Com salários atrasados, cerca de 70 operários paralisaram, ontem, os trabalhos na obra de remodelação e ampliação da Arena da Baixada, que vai receber quatro partidas da Copa do Mundo do ano que vem. De braços cruzados, os trabalhadores entraram em greve para reivindicar o pagamento dos últimos vencimentos, que deveriam ter sido efetuados na última sexta-feira, o que deve retardar ainda mais o cronograma do estádio atleticano, um dos mais atrasados dentre os palcos que vão receber os jogos do Mundial de 2014.

Carpinteiros, pedreiros, serventes de obra e montadores de andaime, contratados tanto pela CAP S/A – sociedade de propósito específico criada pelo Atlético para gerir as obras -, quanto pelas empresas Alves Construção e Alves Montagem reclamam dos atrasos e ainda temem não receber as últimas parcelas do 13.º terceiro salário.
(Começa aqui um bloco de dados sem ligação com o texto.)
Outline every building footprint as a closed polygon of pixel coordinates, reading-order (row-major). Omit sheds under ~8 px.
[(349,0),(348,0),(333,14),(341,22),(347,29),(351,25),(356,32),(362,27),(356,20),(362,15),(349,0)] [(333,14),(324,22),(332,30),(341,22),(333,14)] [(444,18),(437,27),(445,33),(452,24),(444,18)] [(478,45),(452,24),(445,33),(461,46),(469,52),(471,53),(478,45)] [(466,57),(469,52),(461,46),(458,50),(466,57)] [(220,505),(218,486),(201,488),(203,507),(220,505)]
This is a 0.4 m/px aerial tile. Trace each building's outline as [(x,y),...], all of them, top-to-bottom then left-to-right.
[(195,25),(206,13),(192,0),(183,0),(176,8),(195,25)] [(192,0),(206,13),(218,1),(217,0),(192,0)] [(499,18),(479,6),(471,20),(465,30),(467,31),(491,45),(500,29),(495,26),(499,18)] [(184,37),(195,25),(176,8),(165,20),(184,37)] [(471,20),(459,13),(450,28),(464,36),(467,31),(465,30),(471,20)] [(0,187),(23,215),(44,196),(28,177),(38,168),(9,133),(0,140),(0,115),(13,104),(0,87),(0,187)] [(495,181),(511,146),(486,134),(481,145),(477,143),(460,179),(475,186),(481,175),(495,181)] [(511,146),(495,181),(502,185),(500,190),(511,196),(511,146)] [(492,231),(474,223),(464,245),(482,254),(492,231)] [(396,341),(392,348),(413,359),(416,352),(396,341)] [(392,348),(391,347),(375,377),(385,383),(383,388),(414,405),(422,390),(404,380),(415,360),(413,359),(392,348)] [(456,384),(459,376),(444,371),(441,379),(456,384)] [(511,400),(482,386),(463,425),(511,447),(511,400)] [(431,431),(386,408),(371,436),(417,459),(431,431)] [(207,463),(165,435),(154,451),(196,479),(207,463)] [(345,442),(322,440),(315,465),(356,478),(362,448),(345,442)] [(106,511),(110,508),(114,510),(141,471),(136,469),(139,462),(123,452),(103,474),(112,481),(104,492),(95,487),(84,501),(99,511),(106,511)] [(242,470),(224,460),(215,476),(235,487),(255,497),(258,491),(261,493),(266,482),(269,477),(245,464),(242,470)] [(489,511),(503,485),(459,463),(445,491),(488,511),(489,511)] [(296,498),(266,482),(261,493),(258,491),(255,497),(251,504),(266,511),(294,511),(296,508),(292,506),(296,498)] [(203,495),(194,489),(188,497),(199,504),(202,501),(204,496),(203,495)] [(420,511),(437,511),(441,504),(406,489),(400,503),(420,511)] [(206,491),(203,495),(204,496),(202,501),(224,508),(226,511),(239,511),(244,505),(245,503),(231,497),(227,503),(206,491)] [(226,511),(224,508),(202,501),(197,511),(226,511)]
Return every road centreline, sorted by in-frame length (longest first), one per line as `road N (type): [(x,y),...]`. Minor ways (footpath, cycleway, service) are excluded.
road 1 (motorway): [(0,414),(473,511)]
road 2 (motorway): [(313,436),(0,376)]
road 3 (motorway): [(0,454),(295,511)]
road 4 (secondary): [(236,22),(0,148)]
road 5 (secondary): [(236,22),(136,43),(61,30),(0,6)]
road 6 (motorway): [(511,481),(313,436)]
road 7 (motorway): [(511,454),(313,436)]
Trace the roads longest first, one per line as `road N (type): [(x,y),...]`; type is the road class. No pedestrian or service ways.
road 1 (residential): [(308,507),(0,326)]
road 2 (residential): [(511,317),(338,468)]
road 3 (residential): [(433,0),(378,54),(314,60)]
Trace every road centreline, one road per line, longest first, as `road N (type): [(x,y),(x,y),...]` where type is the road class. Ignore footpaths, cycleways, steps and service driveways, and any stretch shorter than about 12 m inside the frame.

A situação no estádio atleticano preocupa Reginaldo Cordeiro, Secretário Municipal para Assuntos da Copa. No entanto, ele garante que os atrasos serão sanados o quanto antes. ‘Claro que isso pode atrapalhar. Mas até o final desta semana, com a liberação do restante da quarta parcela junto ao Banco Nacional de Desenvolvimento Econômico e Social (BNDES) e com o novo financiamento saindo, esse problema de atraso será resolvido, não tenha dúvida’, afirmou.

Apesar da preocupação, Cordeiro acredita que o pequeno número de operários em greve não deve comprometer tanto o andamento da obra. ‘Se você for ver, de mil operários na obra, o fato de 70 estar reclamando é pouco até. Menos de 10% de todo o efetivo’, avaliou o secretário.

Os inúmeros problemas com relação às reformas e ampliação colocaram a Arena da Baixada como uma das grandes preocupações da Fifa para a Copa do Mundo de 2014. A impossibilidade de entregar o estádio no prazo final previamente estipulado, que seria em 31 de dezembro, fez com que a Fifa adiasse a data de entrega em dois meses. Segundo o cronograma do próprio Atlético, a inauguração oficial da remodelada Arena deve acontecer no dia 26 de março, data de fundação do clube.

Vale lembrar que as obras no estádio já sofreram problemas anteriores, por conta de falta de recurso financeiro e também por uma ordem do Ministério do Trabalho, que em outubro embargou a reforma, atrasando ainda mais o apertado cronograma. Outro agravante foi o adiamento da instalação do teto retrátil, que o Atlético só instalará após a Copa, para poder concluir as obras a tempo.